(Beginning of INPUT)

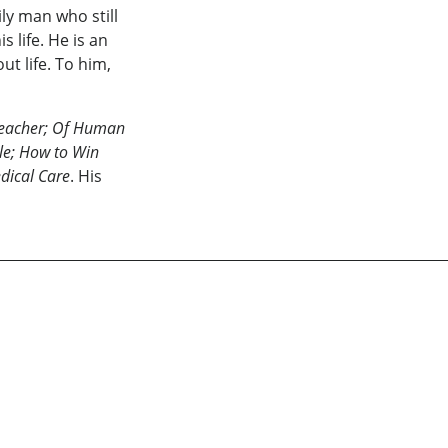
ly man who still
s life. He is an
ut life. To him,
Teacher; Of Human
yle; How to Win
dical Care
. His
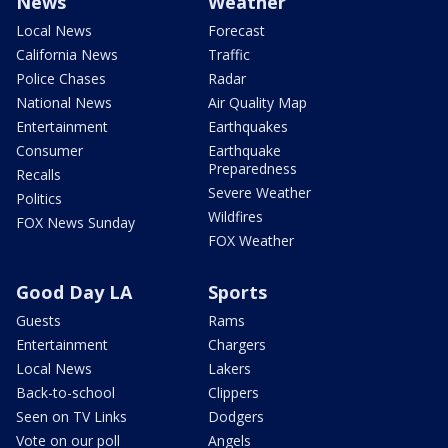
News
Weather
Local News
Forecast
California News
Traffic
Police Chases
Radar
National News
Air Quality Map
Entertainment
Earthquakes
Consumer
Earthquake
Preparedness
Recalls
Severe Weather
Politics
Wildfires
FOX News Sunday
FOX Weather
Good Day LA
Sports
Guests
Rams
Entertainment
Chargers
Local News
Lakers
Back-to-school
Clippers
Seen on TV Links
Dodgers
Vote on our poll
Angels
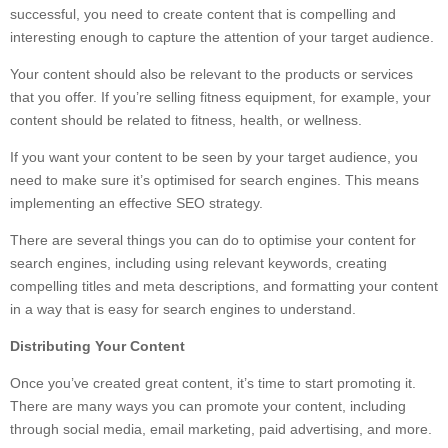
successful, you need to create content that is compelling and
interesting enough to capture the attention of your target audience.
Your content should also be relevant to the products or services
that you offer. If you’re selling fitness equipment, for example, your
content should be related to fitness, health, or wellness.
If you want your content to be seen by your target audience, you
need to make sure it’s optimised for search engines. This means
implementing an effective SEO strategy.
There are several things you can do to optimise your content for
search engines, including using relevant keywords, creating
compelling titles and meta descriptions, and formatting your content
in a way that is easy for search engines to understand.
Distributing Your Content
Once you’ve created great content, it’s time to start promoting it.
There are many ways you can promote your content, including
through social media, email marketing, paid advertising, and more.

(End of INPUT)
(Beginning of INPUT)

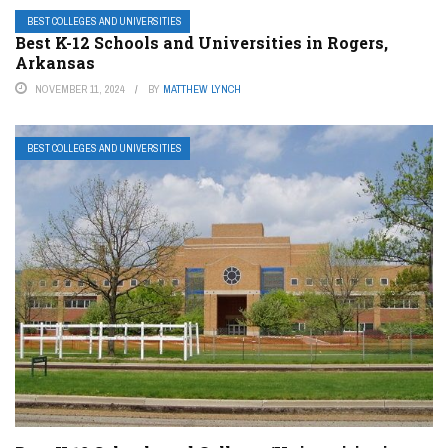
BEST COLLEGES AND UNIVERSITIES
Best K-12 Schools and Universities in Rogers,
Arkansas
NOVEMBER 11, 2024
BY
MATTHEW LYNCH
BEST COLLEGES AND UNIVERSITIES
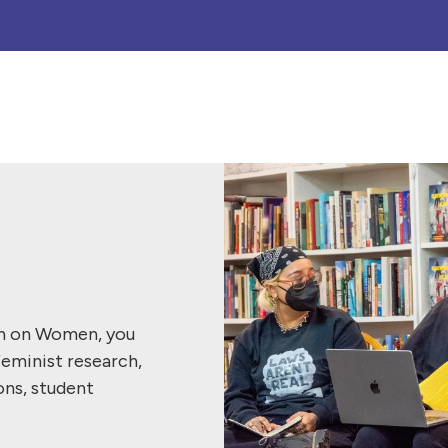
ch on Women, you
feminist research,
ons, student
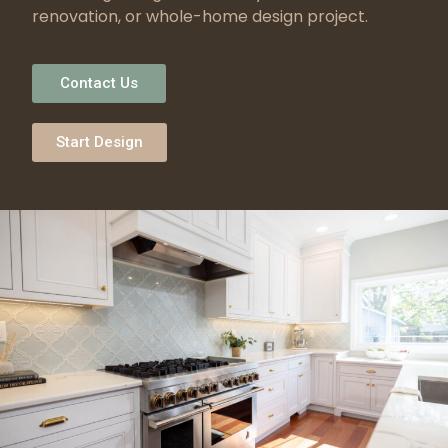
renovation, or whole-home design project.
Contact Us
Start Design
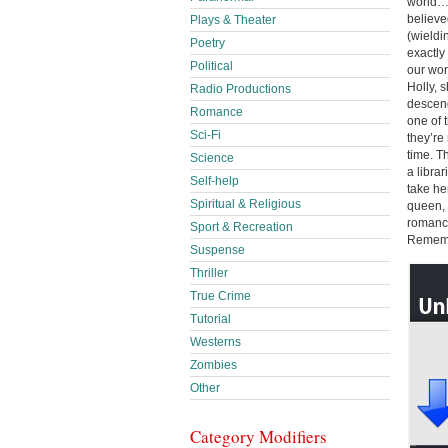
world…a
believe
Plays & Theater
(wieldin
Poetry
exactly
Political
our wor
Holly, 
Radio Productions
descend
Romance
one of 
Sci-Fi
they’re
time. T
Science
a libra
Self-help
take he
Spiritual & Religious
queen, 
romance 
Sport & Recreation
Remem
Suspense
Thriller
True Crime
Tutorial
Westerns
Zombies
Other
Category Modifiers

(End of INPUT)
(Beginning of INPUT)

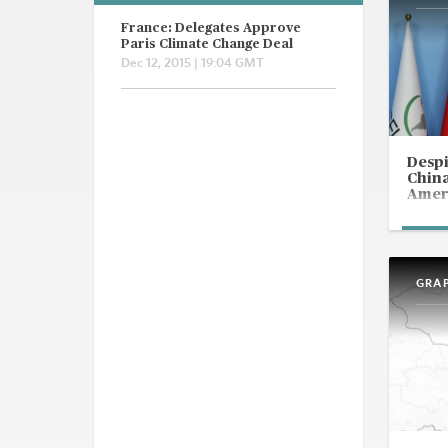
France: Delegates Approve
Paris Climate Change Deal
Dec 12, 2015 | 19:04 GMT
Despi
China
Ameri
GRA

(End of INPUT)

* **TASK DIRECTIONS**
Beginning at the line above that contains "Police Chases", repeat each line exactly through the one that contains "in a way that", and leave out the pictures.

* **ANSWER AREA**
Police Chases
Radar
National News
Air Quality Map
Entertainment
Earthquakes
Consumer
Earthquake
Preparedness
Recalls
Severe Weather
Politics
Wildfires
FOX News Sunday
FOX Weather
Good Day LA
Sports
Guests
Rams
Entertainment
Chargers
Local News
Lakers
Back-to-school
Clippers
Seen on TV Links
Dodgers
Vote on our poll
Angels
successful, you need to create content that is compelling and
interesting enough to capture the attention of your target audience.
Your content should also be relevant to the products or services
that you offer. If you’re selling fitness equipment, for example, your
content should be related to fitness, health, or wellness.
If you want your content to be seen by your target audience, you
need to make sure it’s optimised for search engines. This means
implementing an effective SEO strategy.
There are several things you can do to optimise your content for
search engines, including using relevant keywords, creating
compelling titles and meta descriptions, and formatting your content
in a way that is easy for search engines to understand.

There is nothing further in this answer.